◆ Exercise description: When a line below holds the string "give", show that line.

Content starts

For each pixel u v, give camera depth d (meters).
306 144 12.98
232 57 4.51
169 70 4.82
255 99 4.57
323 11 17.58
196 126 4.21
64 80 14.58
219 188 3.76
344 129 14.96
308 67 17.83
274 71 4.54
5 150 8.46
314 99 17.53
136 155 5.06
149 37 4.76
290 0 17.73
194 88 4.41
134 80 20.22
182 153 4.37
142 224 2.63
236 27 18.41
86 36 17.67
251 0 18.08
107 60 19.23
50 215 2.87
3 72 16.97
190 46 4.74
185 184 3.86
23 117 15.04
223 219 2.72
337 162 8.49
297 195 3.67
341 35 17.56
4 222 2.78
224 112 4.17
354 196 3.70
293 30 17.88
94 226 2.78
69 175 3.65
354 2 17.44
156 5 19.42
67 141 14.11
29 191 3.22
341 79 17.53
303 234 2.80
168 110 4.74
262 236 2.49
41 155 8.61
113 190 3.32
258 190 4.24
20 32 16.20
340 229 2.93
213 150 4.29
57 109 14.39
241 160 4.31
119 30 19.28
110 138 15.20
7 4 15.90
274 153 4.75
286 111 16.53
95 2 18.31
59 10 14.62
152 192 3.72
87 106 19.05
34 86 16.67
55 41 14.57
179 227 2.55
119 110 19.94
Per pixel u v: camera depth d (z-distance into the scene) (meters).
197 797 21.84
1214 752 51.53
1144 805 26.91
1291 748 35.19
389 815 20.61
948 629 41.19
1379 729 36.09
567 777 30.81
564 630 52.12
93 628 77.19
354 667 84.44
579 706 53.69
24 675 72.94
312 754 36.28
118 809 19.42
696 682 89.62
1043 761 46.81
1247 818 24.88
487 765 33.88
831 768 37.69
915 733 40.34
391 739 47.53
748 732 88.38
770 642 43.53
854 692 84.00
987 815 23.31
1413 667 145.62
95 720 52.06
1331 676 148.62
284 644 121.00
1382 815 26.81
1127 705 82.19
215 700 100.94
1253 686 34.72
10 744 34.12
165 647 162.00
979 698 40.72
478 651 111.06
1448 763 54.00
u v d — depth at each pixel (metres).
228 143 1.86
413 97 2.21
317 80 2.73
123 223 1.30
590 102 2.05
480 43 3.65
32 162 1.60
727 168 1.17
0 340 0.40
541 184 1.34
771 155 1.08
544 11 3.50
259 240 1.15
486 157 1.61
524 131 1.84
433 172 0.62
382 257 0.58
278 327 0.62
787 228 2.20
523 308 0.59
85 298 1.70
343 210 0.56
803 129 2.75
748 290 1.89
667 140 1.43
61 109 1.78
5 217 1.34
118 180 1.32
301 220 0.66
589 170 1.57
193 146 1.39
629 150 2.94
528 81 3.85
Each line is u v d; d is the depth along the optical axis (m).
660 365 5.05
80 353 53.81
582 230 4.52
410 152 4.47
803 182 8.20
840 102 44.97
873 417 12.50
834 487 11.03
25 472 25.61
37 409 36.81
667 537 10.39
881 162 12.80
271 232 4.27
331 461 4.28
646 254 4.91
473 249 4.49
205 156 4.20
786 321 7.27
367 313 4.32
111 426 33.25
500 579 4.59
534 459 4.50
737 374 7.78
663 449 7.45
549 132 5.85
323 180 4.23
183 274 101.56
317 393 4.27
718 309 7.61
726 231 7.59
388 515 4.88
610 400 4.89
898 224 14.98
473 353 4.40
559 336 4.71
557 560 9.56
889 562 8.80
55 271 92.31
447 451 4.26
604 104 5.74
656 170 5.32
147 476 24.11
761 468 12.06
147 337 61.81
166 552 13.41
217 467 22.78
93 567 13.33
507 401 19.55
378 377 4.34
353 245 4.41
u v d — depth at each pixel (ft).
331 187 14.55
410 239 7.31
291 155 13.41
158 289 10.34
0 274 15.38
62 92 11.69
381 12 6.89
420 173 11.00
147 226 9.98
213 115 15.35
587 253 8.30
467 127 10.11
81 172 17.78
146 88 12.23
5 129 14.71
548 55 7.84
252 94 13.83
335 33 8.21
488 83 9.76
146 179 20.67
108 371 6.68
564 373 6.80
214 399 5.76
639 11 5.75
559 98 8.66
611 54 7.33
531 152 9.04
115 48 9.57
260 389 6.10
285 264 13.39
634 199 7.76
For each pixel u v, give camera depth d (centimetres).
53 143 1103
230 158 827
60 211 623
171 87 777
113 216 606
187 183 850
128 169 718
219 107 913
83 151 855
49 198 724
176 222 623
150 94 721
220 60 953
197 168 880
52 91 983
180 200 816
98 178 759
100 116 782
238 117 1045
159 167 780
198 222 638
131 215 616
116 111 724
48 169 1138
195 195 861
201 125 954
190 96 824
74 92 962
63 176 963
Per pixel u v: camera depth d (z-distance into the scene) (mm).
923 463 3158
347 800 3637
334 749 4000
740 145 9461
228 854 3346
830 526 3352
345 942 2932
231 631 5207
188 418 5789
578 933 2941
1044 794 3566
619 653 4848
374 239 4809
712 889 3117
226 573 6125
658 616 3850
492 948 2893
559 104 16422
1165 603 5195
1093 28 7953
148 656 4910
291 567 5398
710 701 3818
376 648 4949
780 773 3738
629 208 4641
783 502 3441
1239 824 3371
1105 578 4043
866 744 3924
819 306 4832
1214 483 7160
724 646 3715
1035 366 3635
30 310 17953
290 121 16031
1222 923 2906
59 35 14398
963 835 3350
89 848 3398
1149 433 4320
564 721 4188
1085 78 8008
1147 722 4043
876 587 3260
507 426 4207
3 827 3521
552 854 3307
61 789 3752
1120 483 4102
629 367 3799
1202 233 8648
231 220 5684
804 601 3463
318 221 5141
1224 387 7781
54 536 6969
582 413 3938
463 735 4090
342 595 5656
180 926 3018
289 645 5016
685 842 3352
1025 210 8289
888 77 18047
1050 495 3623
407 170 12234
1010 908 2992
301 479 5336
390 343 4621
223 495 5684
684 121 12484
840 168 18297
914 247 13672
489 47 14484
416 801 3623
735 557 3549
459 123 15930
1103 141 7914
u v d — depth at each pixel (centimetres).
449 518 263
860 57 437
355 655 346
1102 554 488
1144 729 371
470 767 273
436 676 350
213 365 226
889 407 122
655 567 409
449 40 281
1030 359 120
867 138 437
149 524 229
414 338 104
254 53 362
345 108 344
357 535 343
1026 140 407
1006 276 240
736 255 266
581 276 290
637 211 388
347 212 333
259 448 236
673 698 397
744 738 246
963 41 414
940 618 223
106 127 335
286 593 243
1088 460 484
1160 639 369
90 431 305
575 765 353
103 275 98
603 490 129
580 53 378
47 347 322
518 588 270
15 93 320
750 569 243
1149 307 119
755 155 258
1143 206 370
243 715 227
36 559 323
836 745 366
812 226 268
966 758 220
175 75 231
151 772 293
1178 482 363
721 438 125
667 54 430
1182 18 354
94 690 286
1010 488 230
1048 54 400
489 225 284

Content ends

◆ Solved exercise:
For each pixel u v, give camera depth d (meters).
For each pixel u v, give camera depth d (centimetres).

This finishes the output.